乔鲁诺的喘息越来越沉重,快感的重复叠加令他疲于应对,又因为两人现在这个姿势,无法挣脱布加拉提的控制,只能被动地待在原地,忍受着体内翻涌的情欲。布加拉提的双唇落在了他颈后,在那个星型胎记和腺体之间反复游移着,Alpha的气息令他神魂颠倒,乔鲁诺闭上眼睛,脑袋后仰,布加拉提仿佛心有灵犀一般适时地抓住他的手,跟他十指相握。在感觉到对方的温度传递过来的刹那,乔鲁诺眼前好像有白光闪过,射在了布加拉提的手上。

 

高潮被人称为小死亡并非毫无道理。

 

有好几分钟,布加拉提都还是抱着乔鲁诺,直到对方身上的花香渐渐微柔下去,才放开了箍住对方的手,走到一边去用水洗干净手上沾着的精液,顺带压制下自己尚未纾解的欲望。他做这些事的时候,乔鲁诺忙着把自己拾掇整齐,等布加拉提回过头,乔鲁诺已经恢复了最开始不动声色的模样,除了头发还是稍微有些凌乱外,看不出什么端倪。他走上前,拍了拍乔鲁诺的肩膀:“快到我换班的时间了,你想现在就回去,还是待会儿跟我一起回去?”

 

“我再在这里待一会儿吧。”乔鲁诺望向海面,“我现在想思考一些事情,而冷风有助于我头脑清醒。”

 

“老板和特莉休的事情?”

 

“不止。”乔鲁诺道。

 

布加拉提带上些好奇,注视着乔鲁诺。他的眼睛在剔透的月色下闪烁,像是将上万顷的森林碾碎浓缩,取最苍郁的一滴落进他的瞳孔,阿芙洛狄忒也不过是沐浴了他身上碎片的光泽。

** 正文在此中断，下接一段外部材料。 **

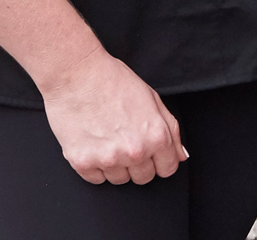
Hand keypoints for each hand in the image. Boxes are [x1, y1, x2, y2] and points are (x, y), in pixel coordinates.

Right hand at [39, 48, 187, 184]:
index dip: (161, 161)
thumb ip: (171, 130)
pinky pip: (96, 179)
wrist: (77, 75)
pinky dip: (96, 166)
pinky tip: (94, 144)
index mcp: (156, 136)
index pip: (168, 169)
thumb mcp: (153, 99)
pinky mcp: (82, 163)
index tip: (153, 154)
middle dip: (139, 164)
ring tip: (109, 139)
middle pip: (144, 178)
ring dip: (116, 165)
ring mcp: (108, 159)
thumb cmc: (114, 81)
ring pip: (119, 180)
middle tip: (127, 141)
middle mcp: (134, 151)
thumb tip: (179, 155)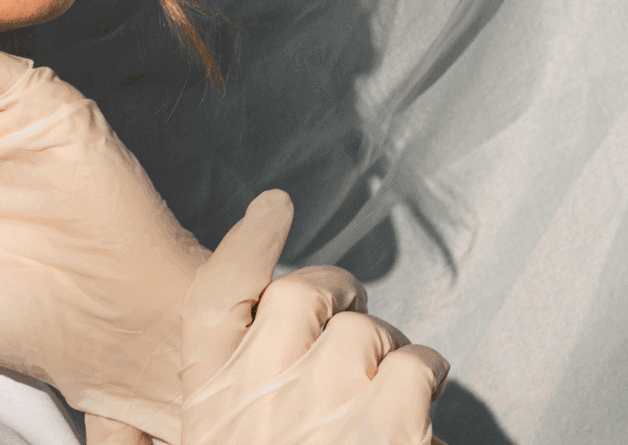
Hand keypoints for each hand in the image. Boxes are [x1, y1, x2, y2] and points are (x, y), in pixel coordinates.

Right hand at [87, 190, 449, 444]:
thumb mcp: (225, 438)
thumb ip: (215, 411)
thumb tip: (200, 387)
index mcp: (211, 404)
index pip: (213, 301)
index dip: (246, 246)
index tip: (275, 206)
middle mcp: (259, 393)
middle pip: (302, 295)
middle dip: (337, 298)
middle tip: (353, 327)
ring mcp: (322, 405)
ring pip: (368, 330)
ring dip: (387, 353)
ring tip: (386, 397)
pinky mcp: (388, 427)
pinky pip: (420, 365)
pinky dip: (428, 381)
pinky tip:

乔鲁诺似乎感觉到布加拉提正在看自己,于是侧过身去,冲着他微微一笑:“是我们的未来。”

【END】

Notes:

瞎比比几句我对茸的理解:
茸的情绪在原著当中其实就一直非常隐忍,可以称得上是不显山不露水,只有两次是他情绪外露得比较明显的:一个是天桥下面的老爷爷因为打火机被误杀;一个是布姐确认死亡。除此之外,哪怕是他差点死了(镜中人、壮烈成仁、娃娃脸、青春岁月)他都以非常冷静而且超然的态度在处理身边的一切事情,分析情况找出破局点、灵活运用黄金体验创造生命、补刀乔克拉特,好像完全没有被伤势影响。但即使是最明显的两次情绪外露,茸也没有多么沉湎,只是数度恋恋不舍地回首,以及眼角零星的水光,与之类比的是仗助在亿泰死后差点发疯。从这里就可以看出茸真的极端有自制力,无论何时何地都绝对冷静,不会被情绪所主宰,所以在进行二次创作的时候,也会把这种自制力代入进来。当他发现自己因为布姐差点死了而感到后怕、以至于屡次去确认对方是否还有体温的时候,他首先想到的是自己对布姐这种超出一般战友情的关照究竟是出于之前临时标记弥留下来的生理因素,还是他真的在自己不知道的情况下喜欢上了对方。所以他会屡次去试探自己这种感情的极限,想要找出链接在他们之间的究竟是荷尔蒙的磁力,还是情感的吸引。而越是深入探查,他就发现自己冷峻的神性的外壳越难以保持,人性与爱在他的胸膛深处逆向发芽。这大概就是我写这个系列的时候心里所想看到的东西。